The vipers’ venom action in humans is rapid and intense. They may cause a combination of pain, welling, numbness, bleeding, bruising and blisters at the wound site (Fig 3). In comparison, coral venoms are neurotoxins and cardiotoxins . The smaller coral fang marks often are harder to see, painless with no swelling. The neurologic symptoms (drowsiness, nausea, headache, difficult breathing and paralysis) take longer to develop (up to 12 hours) but are then precipitous.
The best of fangs
The hollow, specialized teeth which we call fangs of the vipers (40 million yrs) and coral snakes (20-40 million yrs) evolved independently. As limbless animals, the snakes’ survival depend on their fangs, for both food and defense. The snakes’ successful radiation throughout the world attest to their fangs’ efficiency. Not only are snake venoms customized to their prey, but so are their fangs.
The fangs first task is to be able to penetrate the prey. The coral snake’s shorter and fixed fangs restrict the prey size. They must be able to bite through skins of reptiles, amphibians, insects and small mammals (e.g. scales, keratinized carapaces and furry skin etc). In contrast, vipers’ food may include all the above plus a wide range of large mammals and birds, varying in size, shape, hardness and textures. The complex mechanics of viper bites are being studied by a number of methods. For example, through time-lapse photography, the sequence of a viper bite when broken down into four steps, took place in an average of 285 milliseconds (about 3.5 bites per second) — during which time a small hole of the prey’s tissue was sliced open and the venom injected (Fig 4).
Newer technology such as microCT imaging reveals at high resolution the internal morphology and architecture of the fine bones and dentition structures in snakes (Fig 5).
In general, viper fangs are very long and slender, with closed thinner walls that are more curved than coral snake fangs.
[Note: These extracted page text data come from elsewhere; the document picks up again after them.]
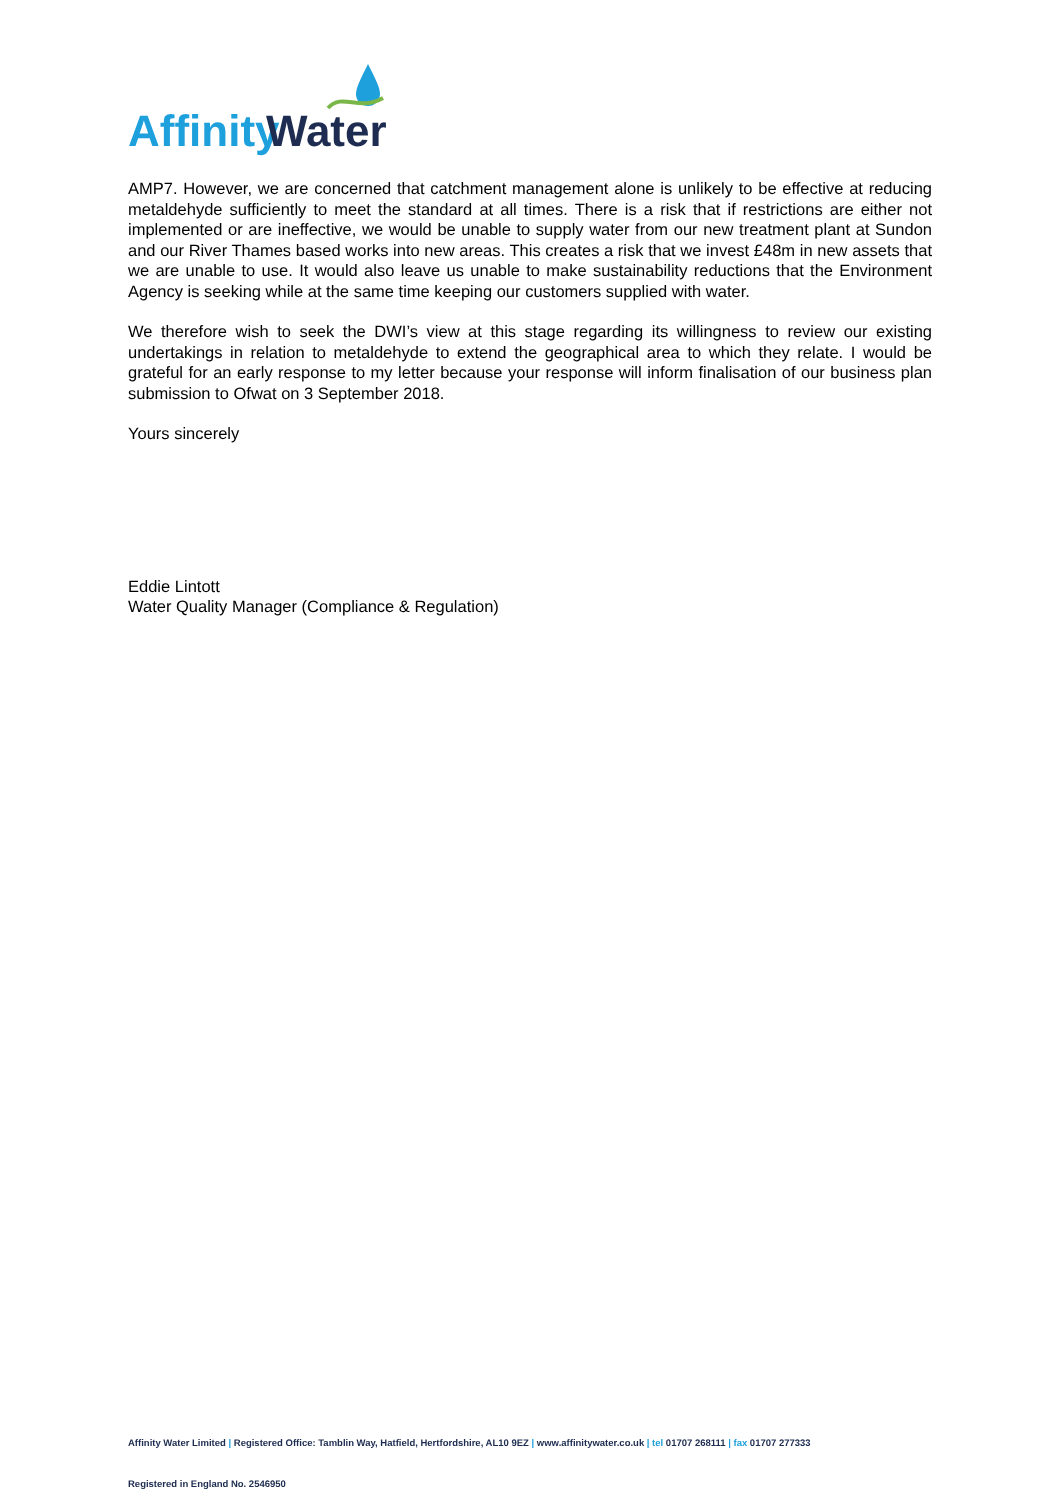Affinity
Water
AMP7. However, we are concerned that catchment management alone is unlikely to be effective at reducing metaldehyde sufficiently to meet the standard at all times. There is a risk that if restrictions are either not implemented or are ineffective, we would be unable to supply water from our new treatment plant at Sundon and our River Thames based works into new areas. This creates a risk that we invest £48m in new assets that we are unable to use. It would also leave us unable to make sustainability reductions that the Environment Agency is seeking while at the same time keeping our customers supplied with water.
We therefore wish to seek the DWI’s view at this stage regarding its willingness to review our existing undertakings in relation to metaldehyde to extend the geographical area to which they relate. I would be grateful for an early response to my letter because your response will inform finalisation of our business plan submission to Ofwat on 3 September 2018.
Yours sincerely
Eddie Lintott
Water Quality Manager (Compliance & Regulation)
Affinity Water Limited | Registered Office: Tamblin Way, Hatfield, Hertfordshire, AL10 9EZ | www.affinitywater.co.uk | tel 01707 268111 | fax 01707 277333
Registered in England No. 2546950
The latter tend to be thicker, with the walls not completely fused — a characteristic of evolutionary trait shared by snakes related to coral snakes.
More intriguing are the differences in the angles and tips of the fangs. Sharp edges exist in all fangs. The viper has sharp edges along the top and undersurfaces, but only at the very tip. The coral fangs have small lateral ridges on each side of the fang (almost half way from the tip up) .
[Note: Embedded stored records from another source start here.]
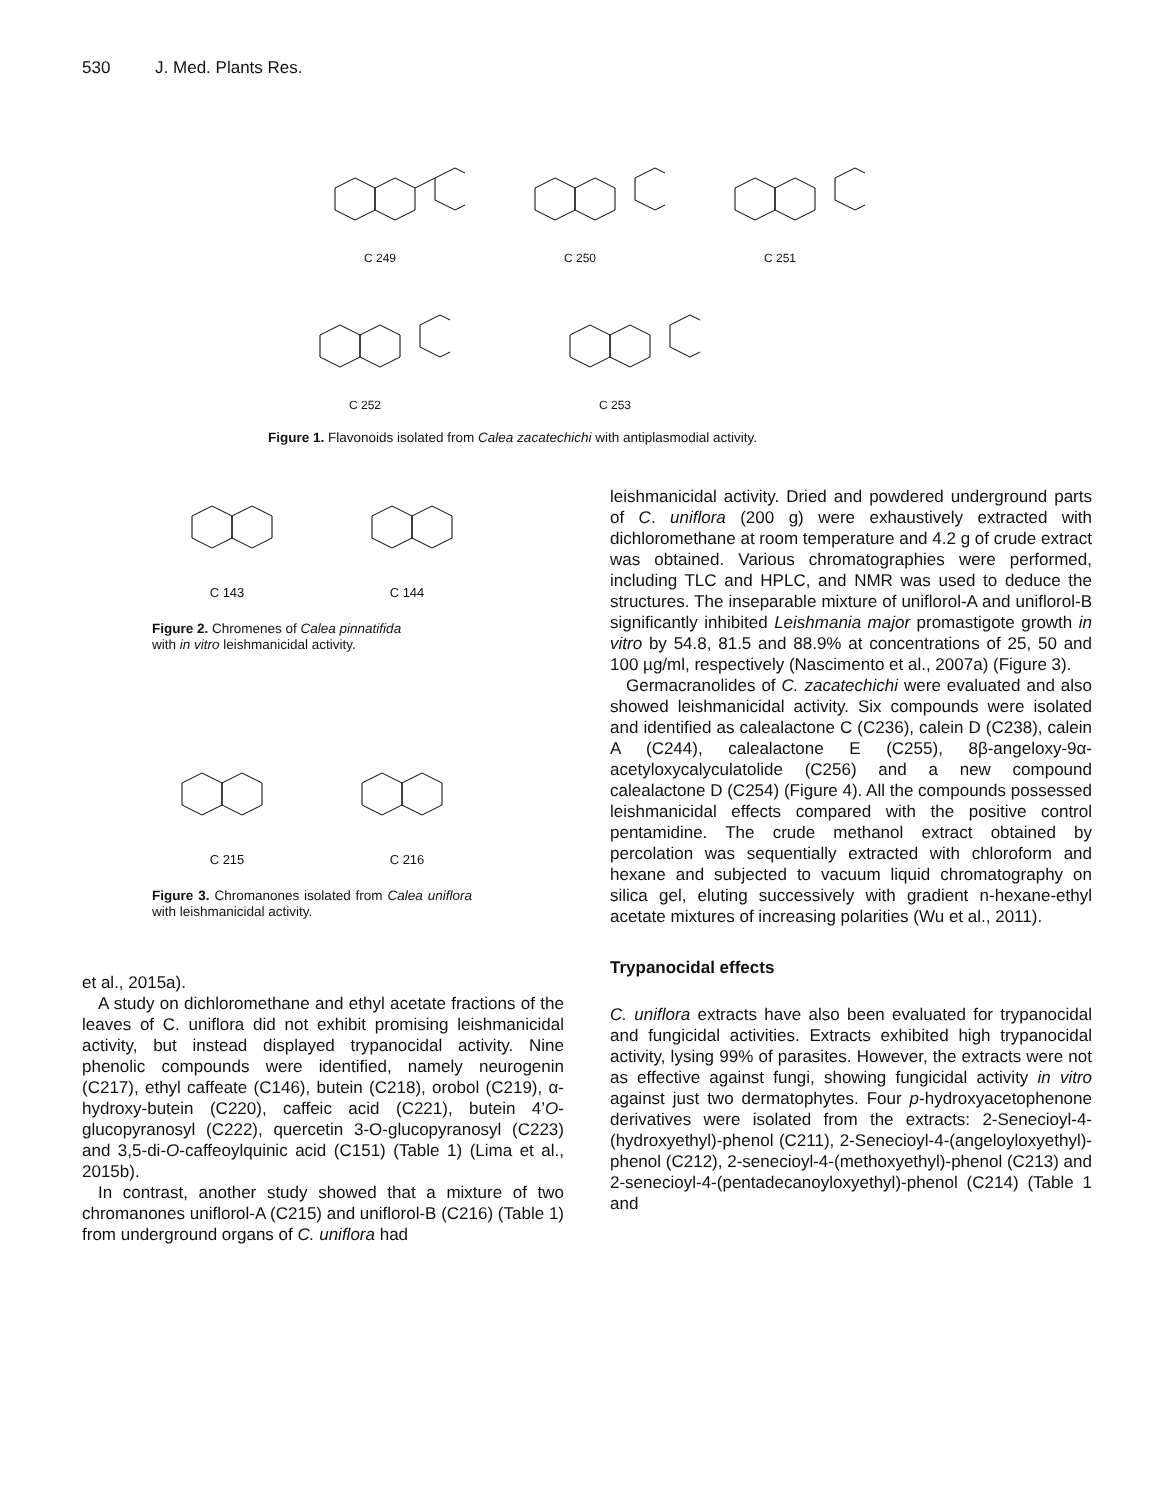530 J. Med. Plants Res.
C 249
C 250
C 251
C 252
C 253
Figure 1. Flavonoids isolated from Calea zacatechichi with antiplasmodial activity.
C 143
C 144
Figure 2. Chromenes of Calea pinnatifida
with in vitro leishmanicidal activity.
C 215
C 216
Figure 3. Chromanones isolated from Calea uniflora with leishmanicidal activity.
et al., 2015a).
A study on dichloromethane and ethyl acetate fractions of the leaves of C. uniflora did not exhibit promising leishmanicidal activity, but instead displayed trypanocidal activity. Nine phenolic compounds were identified, namely neurogenin (C217), ethyl caffeate (C146), butein (C218), orobol (C219), α-hydroxy-butein (C220), caffeic acid (C221), butein 4’O-glucopyranosyl (C222), quercetin 3-O-glucopyranosyl (C223) and 3,5-di-O-caffeoylquinic acid (C151) (Table 1) (Lima et al., 2015b).
In contrast, another study showed that a mixture of two chromanones uniflorol-A (C215) and uniflorol-B (C216) (Table 1) from underground organs of C. uniflora had
leishmanicidal activity. Dried and powdered underground parts of C. uniflora (200 g) were exhaustively extracted with dichloromethane at room temperature and 4.2 g of crude extract was obtained. Various chromatographies were performed, including TLC and HPLC, and NMR was used to deduce the structures. The inseparable mixture of uniflorol-A and uniflorol-B significantly inhibited Leishmania major promastigote growth in vitro by 54.8, 81.5 and 88.9% at concentrations of 25, 50 and 100 µg/ml, respectively (Nascimento et al., 2007a) (Figure 3).
Germacranolides of C. zacatechichi were evaluated and also showed leishmanicidal activity. Six compounds were isolated and identified as calealactone C (C236), calein D (C238), calein A (C244), calealactone E (C255), 8β-angeloxy-9α-acetyloxycalyculatolide (C256) and a new compound calealactone D (C254) (Figure 4). All the compounds possessed leishmanicidal effects compared with the positive control pentamidine. The crude methanol extract obtained by percolation was sequentially extracted with chloroform and hexane and subjected to vacuum liquid chromatography on silica gel, eluting successively with gradient n-hexane-ethyl acetate mixtures of increasing polarities (Wu et al., 2011).
Trypanocidal effects
C. uniflora extracts have also been evaluated for trypanocidal and fungicidal activities. Extracts exhibited high trypanocidal activity, lysing 99% of parasites. However, the extracts were not as effective against fungi, showing fungicidal activity in vitro against just two dermatophytes. Four p-hydroxyacetophenone derivatives were isolated from the extracts: 2-Senecioyl-4-(hydroxyethyl)-phenol (C211), 2-Senecioyl-4-(angeloyloxyethyl)-phenol (C212), 2-senecioyl-4-(methoxyethyl)-phenol (C213) and 2-senecioyl-4-(pentadecanoyloxyethyl)-phenol (C214) (Table 1 and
Mechanical stress tests using artificial metal punches mimicking snake fangs in varying shapes, length, angle and tip contours confirmed that the slender the fangs, the better the piercing. Not obvious, however, was that the sharpness of the fangs depends more on the tip angle and not its contour. A narrow fangs with blunt/rounded tip is a better performer than a wider fang with pointed tip. Ergo the fearful efficiency of the slender, curved and very sharp viper fans.
Fig. 7 is a series of microCT images showing what happened when the fangs were put under too much stress. To keep them sharp and ship-shape, fangs are replaced every two months.